Every year when I was a child my dad would go out to our wood lot a day or two before Christmas with his snowmobile, as we would usually have several feet of snow at that time of the year, and select our Christmas tree. When I was old enough I would go along with him to pick out our tree. I would bundle up, put a helmet on and get ready for our ride into the woods. Soft, white snow would fly up high on both sides of us as we soared through the wide open fields and into the contrasting greens and browns of the darkening woods. My dad would point out a couple of trees to me that he had selected on an earlier trip to the wood lot and then he let me pick the one I liked the best to be our Christmas tree for that year. I was nervous that we would be taking such a large tree and that it would be cut down only for us to observe for a month or so but then my dad surprised me by climbing up a branch or two and chopping off only a small portion near the top of the tree. We then fastened our tree to the back of the snowmobile pointing away from us and drove it home leaving a pine brushed trail though the pristine snow all the way back to our home.

Lemon Tea Loaf

Unknown Origin:

(My mom makes this Tea Loaf from a recipe she had when I was a kid but it has long since been lost and I was lucky enough to get a copy of it before it was gone.)

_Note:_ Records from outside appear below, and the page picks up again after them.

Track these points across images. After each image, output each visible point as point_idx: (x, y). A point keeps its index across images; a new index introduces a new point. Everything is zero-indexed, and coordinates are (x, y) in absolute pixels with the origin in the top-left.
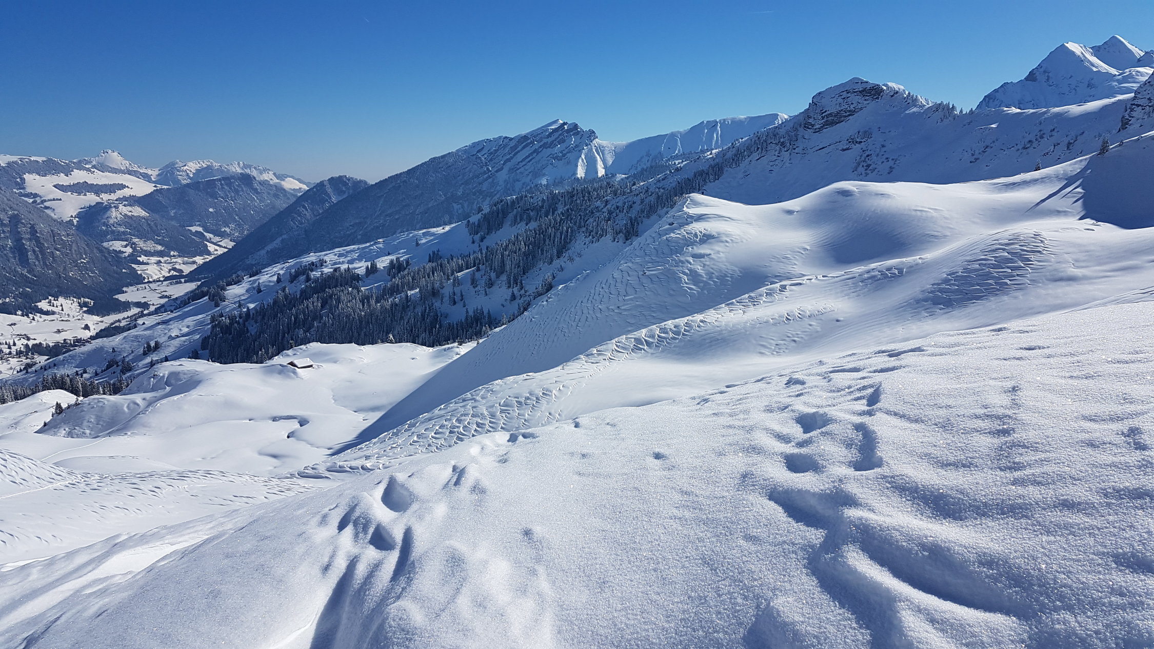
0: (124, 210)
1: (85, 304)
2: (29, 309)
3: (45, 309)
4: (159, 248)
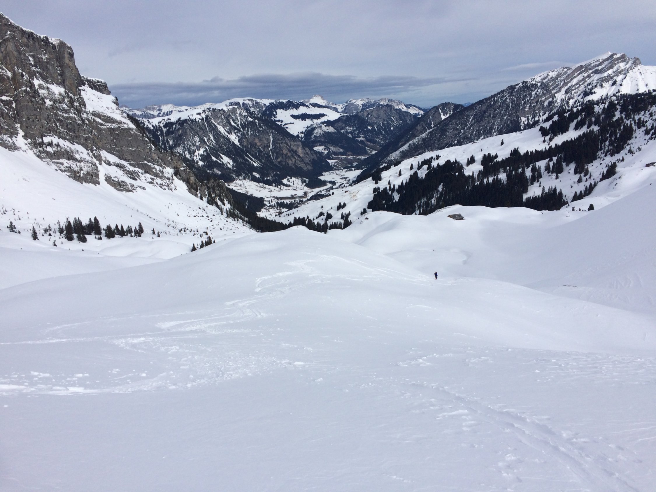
0: (325, 128)
1: (305, 182)
2: (278, 183)
3: (285, 183)
4: (341, 150)
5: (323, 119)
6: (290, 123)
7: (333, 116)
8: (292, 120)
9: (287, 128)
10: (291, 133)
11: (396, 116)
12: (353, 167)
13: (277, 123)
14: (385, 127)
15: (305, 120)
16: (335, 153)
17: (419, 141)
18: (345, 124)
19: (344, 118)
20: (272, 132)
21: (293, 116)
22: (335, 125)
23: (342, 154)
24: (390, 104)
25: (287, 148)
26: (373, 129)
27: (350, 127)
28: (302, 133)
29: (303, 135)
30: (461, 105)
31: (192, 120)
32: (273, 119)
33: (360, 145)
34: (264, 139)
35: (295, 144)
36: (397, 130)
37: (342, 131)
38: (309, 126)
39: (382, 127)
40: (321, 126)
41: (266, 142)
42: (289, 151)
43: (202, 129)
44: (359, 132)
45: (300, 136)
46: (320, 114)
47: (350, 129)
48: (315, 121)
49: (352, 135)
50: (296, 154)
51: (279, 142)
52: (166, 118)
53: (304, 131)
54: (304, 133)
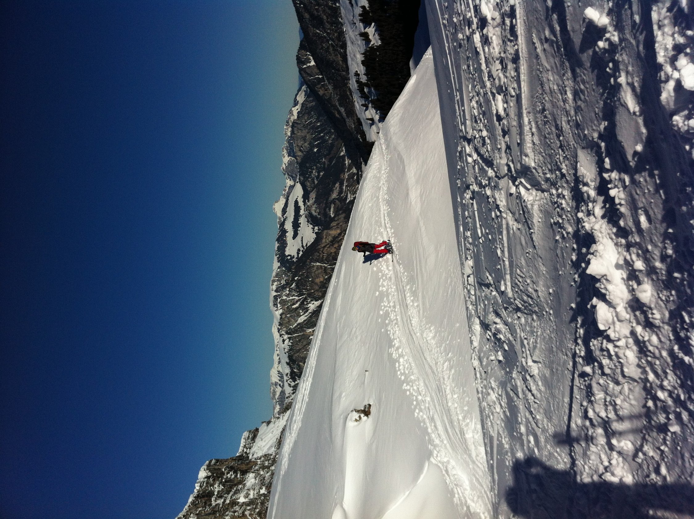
5: (301, 204)
6: (302, 241)
7: (298, 191)
8: (299, 238)
9: (307, 244)
10: (313, 241)
11: (306, 118)
12: (358, 173)
13: (300, 255)
14: (317, 132)
15: (300, 223)
16: (341, 192)
17: (337, 94)
18: (308, 178)
19: (302, 179)
20: (310, 263)
21: (294, 238)
22: (309, 189)
23: (341, 184)
24: (291, 124)
25: (329, 247)
26: (317, 146)
27: (312, 172)
28: (313, 229)
29: (316, 228)
30: (301, 42)
31: (290, 350)
32: (295, 260)
33: (334, 162)
34: (317, 272)
35: (326, 238)
36: (321, 118)
37: (316, 182)
38: (306, 220)
39: (316, 136)
40: (308, 206)
41: (320, 271)
42: (333, 245)
43: (300, 340)
44: (319, 162)
45: (317, 231)
46: (295, 206)
47: (315, 173)
48: (302, 212)
49: (321, 171)
50: (337, 237)
51: (321, 256)
52: (285, 378)
53: (312, 226)
54: (314, 226)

I like this recipe a lot because it uses fresh herbs steeped in milk which is then incorporated into the batter. And also because it’s very moist after you add the glaze and allow the freshly pressed lemon juice to soak into the warm loaf.

  • 3/4 cup Milk

  • 1 Tablespoon finely chopped Lemon Balm

  • 1 Tablespoon finely chopped Lemon Thyme

  • 2 Cups All Purpose Flour

  • 1 1/2 Teaspoons Baking Powder

  • 1/4 Teaspoon Salt

  • 6 Tablespoons (85 grams) Butter (at room temperature)

  • 1 Cup Sugar

  • 2 Free Range Eggs

  • 1 Tablespoon grated Lemon Zest

Preheat the oven to 350 degrees Fahrenheit or 180 degrees Celcius. Heat the milk in a saucepan with the herbs until almost boiling and then take off the heat and let steep until cool. Mix flour, baking powder and salt in a bowl and set aside. In a separate bowl beat together the butter and sugar until light and creamy. Beat in the eggs one at a time and then the lemon zest. To this mixture add the flour mixture and then the milk mixture alternately in thirds while blending on medium-low speed. Mix until the batter is just blended. Pour into a greased and floured loaf pan. Bake for 50 minutes or until a toothpick inserted in the center comes out clean. Cool out of the pan on a wire rack and pour the lemon glaze over while still hot. Continue to pour any glaze over that doesn’t get absorbed by the loaf until it is all absorbed. Alternately you can do this while it is sitting on a plate and the glaze will collect around the bottom of the loaf.

Glaze

  • Juice of 2 Lemons

  • About 1+ cups Confectioners Sugar

Mix the confectioners sugar into the lemon juice a little at a time until the mixture is thick but still pourable.